Acostumbrados a los escándalos desde el inicio de su relación, Eugenia "la China" Suárez y Mauro Icardi siguen adelante con su vida, ajenos -al parecer- a los rumores que los vuelven a tener en el centro de la escena tras la aparición de una joven que asegura que el futbolista quiso besarla en el vip de un boliche, ante un descuido de la actriz.
Anoche, la China y Mauro estuvieron con su familia ensamblada en el club de rugby San Patricio, donde Rufina, la hija de Eugenia con Nicolás Cabré, juega al hockey. En esta ocasión fueron fotografiados en el bufet del lugar, a diferencia de lo ocurrido el pasado 13 de junio cuando se los vio en las gradas junto a Francesca e Isabella, las hijas del deportista y Wanda Nara. En dicha oportunidad también fueron de la partida Cabré y su esposa, Rocío Pardo.

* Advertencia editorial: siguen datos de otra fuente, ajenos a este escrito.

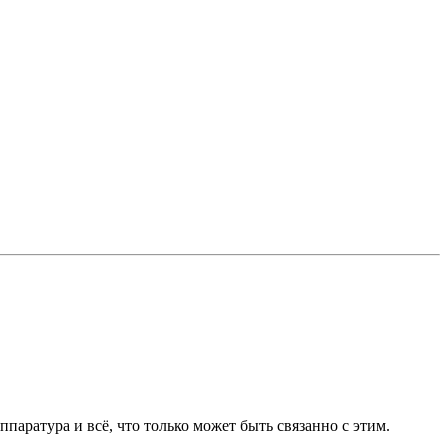
ппаратура и всё, что только может быть связанно с этим.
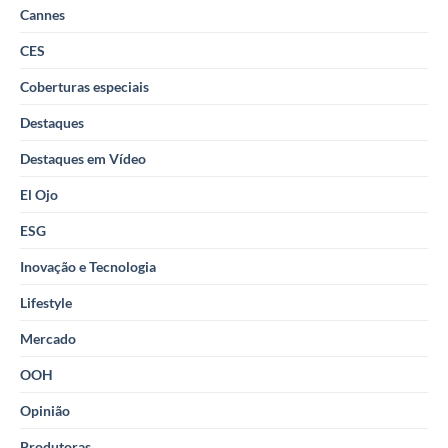
Cannes
CES
Coberturas especiais
Destaques
Destaques em Vídeo
El Ojo
ESG
Inovação e Tecnologia
Lifestyle
Mercado
OOH
Opinião
Produtoras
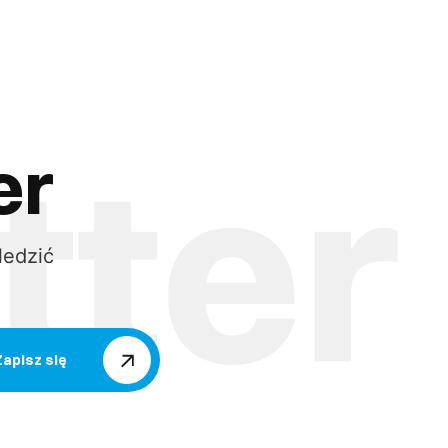
er
ledzić
Zapisz się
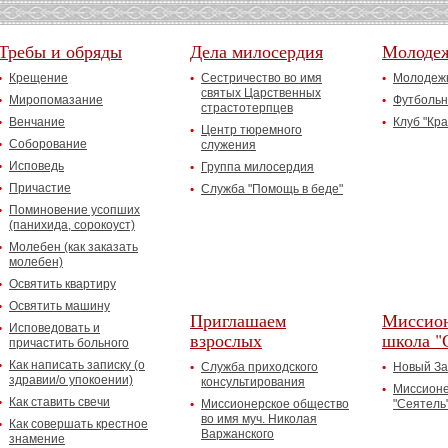
Требы и обряды
Дела милосердия
Молоде
Крещение
Сестричество во имя
Молодежн
святых Царственных
Миропомазание
Футбольн
страстотерпцев
Венчание
Клуб "Кр
Центр тюремного
Соборование
служения
Исповедь
Группа милосердия
Причастие
Служба "Помощь в беде"
Поминовение усопших
(панихида, сорокоуст)
Молебен (как заказать
молебен)
Освятить квартиру
Освятить машину
Приглашаем
Миссион
Исповедовать и
взрослых
школа "
причастить больного
Как написать записку (о
Служба приходского
Новый За
здравии/о упокоении)
консультирования
Миссионе
Как ставить свечи
Миссионерское общество
"Сеятель
во имя муч. Николая
Как совершать крестное
Варжанского
знамение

El plan familiar transcurrió en paralelo al escándalo que se desató esta semana con la irrupción en los medios de Ekaterina Ojeda, una joven de 22 años que afirmó que Icardi le regaló varios elogios y quiso besarla ante un descuido de Eugenia, en el VIP del boliche Tequila. Testigos afirman que cuando la ex Casi Ángeles tomó conocimiento de la situación, habría intentado agredirla. Si bien esto fue desmentido por la joven, sí confirmó que se generó una tensa situación entre ambas por lo que decidió retirarse del lugar.
Hija de madre rusa y egresada del colegio Bede´s Grammar School de Pilar, Ekaterina vive en Benavidez y actualmente estudia Diseño Industrial en la UBA.